Polar, lu dans le cadre des défis Thriller, Premier roman et Littérature suisse (trois défis d'un coup, rien que ça!).
Force m'est de constater que dans mon exploration des littératures suisses, j'ai oublié un peu la littérature alémanique, si ce n'est pour rédiger un billet sur Martin Suter et un autre sur Friedrich Dürrenmatt. Je répare à présent cette lacune, avec le premier roman de Pierre Paillasse, intitulé "Revanche". C'est un ouvrage typique d'une tendance à la mode outre-Sarine: le roman policier à ancrage local affirmé. Ici, c'est la ville de Fribourg qui sert d'arrière-plan à l'action.
Et là, le lecteur va être happé par un style sec et direct qui va à l'essentiel, bien rendu par la traduction française propre et efficace de Bruno Galliker. L'ouvrage peut se targuer d'un fort réalisme, et ce n'est pas le moindre de ses atouts. Le match de hockey sur glace décisif disputé entre le HC Fribourg Gottéron et les ZSC Lions de Zurich a bel et bien eu lieu en mars 2009 (l'auteur y a peut-être même assisté), et même les articles de journal cités dans le livre, tirés des Freiburger Nachrichten, sont vrais. Là où le réel cède la place à la fiction, c'est lorsqu'on trouve un mort dans les toilettes de la patinoire BCF Arena de Fribourg... Dès lors, August Arnaud et Ronny mènent l'enquête.
Une enquête dont l'économie de moyens est aussi une qualité: à l'heure où les polars sont bourrés de gadgets technologiques, au temps des profileurs et de la criminologie sous toutes ses formes, l'auteur met en scène un polar à l'ancienne où l'essentiel de l'enquête se déroule sous forme d'interrogatoires, donc de dialogues - à telle enseigne qu'on aurait parfois apprécié une autre astuce pour faire avancer le schmilblick: outre les paroles des suspects, qui amènent l'essentiel des informations, seuls un portable, un livre de Dostoïevski et un énigmatique petit billet livrent quelques clés.
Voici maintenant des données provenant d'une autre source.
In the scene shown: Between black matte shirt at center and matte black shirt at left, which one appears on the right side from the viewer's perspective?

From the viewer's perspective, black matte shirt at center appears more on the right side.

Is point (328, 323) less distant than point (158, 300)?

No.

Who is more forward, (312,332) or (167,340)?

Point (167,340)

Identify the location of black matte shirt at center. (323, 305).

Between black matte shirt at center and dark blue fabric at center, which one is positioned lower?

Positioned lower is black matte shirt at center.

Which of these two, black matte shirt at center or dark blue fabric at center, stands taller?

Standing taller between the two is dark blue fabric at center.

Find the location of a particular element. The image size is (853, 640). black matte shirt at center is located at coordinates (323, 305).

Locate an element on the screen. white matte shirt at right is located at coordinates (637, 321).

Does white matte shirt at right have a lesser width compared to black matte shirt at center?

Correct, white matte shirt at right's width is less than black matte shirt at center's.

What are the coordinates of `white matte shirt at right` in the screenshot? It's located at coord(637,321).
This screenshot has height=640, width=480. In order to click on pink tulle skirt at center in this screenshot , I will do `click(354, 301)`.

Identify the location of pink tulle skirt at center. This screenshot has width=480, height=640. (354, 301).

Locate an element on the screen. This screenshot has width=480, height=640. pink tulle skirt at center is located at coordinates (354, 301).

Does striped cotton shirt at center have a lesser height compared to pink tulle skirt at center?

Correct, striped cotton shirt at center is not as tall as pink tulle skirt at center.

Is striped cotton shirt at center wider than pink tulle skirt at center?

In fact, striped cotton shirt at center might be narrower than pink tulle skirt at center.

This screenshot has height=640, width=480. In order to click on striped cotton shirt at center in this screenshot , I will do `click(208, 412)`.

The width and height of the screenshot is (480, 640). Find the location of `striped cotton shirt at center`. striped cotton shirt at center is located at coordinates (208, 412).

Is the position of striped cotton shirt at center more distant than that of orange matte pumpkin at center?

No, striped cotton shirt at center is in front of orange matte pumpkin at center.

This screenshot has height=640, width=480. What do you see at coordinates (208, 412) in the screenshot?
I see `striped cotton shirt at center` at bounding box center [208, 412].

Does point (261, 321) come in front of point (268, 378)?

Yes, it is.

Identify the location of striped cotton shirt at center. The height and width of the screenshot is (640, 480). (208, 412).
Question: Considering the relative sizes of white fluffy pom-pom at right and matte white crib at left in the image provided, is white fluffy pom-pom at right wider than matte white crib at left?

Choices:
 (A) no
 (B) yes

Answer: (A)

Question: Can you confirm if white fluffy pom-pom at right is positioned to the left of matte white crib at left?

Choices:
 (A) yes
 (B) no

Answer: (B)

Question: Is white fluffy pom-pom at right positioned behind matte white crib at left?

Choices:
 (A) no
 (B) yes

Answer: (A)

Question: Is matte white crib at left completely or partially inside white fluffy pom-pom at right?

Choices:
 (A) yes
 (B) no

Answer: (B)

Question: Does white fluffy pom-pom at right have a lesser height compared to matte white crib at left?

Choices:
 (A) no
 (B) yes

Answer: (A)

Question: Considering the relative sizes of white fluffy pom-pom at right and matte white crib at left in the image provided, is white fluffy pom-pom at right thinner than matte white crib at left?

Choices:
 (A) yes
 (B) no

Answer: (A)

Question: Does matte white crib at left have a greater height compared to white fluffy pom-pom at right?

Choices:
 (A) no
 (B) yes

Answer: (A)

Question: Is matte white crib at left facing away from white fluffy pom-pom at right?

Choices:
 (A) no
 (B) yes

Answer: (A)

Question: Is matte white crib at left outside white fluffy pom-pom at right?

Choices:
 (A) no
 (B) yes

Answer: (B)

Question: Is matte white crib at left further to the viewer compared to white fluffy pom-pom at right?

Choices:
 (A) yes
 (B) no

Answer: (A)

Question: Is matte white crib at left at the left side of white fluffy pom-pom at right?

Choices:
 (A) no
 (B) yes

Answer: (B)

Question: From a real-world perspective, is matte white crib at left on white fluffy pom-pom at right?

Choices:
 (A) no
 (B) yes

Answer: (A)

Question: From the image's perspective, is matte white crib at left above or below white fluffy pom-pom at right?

La vision de Fribourg et de ses lieux typiques (Grand-Fontaine, les ponts, la cathédrale, la ruelle des Épouses...) saura évoquer des images aux lecteurs qui connaissent la ville; ceux qui lui sont étrangers auront, en revanche, envie d'en voir plus - et risquent de rester parfois sur leur faim. Une scène démontre cependant que l'auteur sait dépeindre des lieux: celle de l'entrée de l'aspirant de police Ronny à l'université. Il entend de la musique d'orgue, ce qui est possible puisqu'il existe bel et bien une chapelle intégrée à la faculté et disposant d'un tel instrument. Plus loin, certains dialogues entre étudiants plus ou moins éternels, saisis à la bibliothèque, sonnent vrai jusque dans le côté surréaliste qu'ils peuvent revêtir pour un policier peu habitué des lieux d'étude.
De même, un peu de chair aurait été la bienvenue dans certains contacts entre les personnes, par exemple par une exploitation plus appuyée du langage non verbal. Lorsque Ronny trouve Eva, une suspecte, dans une situation certes explicable, mais embarrassante a priori, une telle approche aurait du reste permis de renforcer le suspens. Dommage: l'auteur sait faire cela très bien, et le prouve lors de la confrontation finale, réussie, entre le policier August Arnaud et l'ultime suspect. De même, l'idylle naissant entre Eva et Ronny aurait pu être travaillée plus avant; l'idée de la suggérer par des échanges de SMS est en revanche originale et, par la rapidité qu'impose ce type de message, concourt à l'impression d'efficacité de ce roman.
Un supplément de générosité irait donc bien à l'auteur de "Revanche". Cela dit, partant du monde du hockey sur glace qui baigne tout le livre tout comme il rythme la vie en ville de Fribourg (Fribourg sans HC Fribourg Gottéron, ce serait un peu comme l'Académie française sans l'habit vert de ses membres...), l'auteur démontre, avec ce premier roman, qu'il sait mener une intrigue policière de manière efficace et précise, avec des moyens qui, pour l'essentiel, se limitent aux petites cellules grises des deux enquêteurs.
Pierre Paillasse, Revanche, éd. Pierre Paillasse/Book on Demand, 2011, traduit de l'allemand par Bruno Galliker.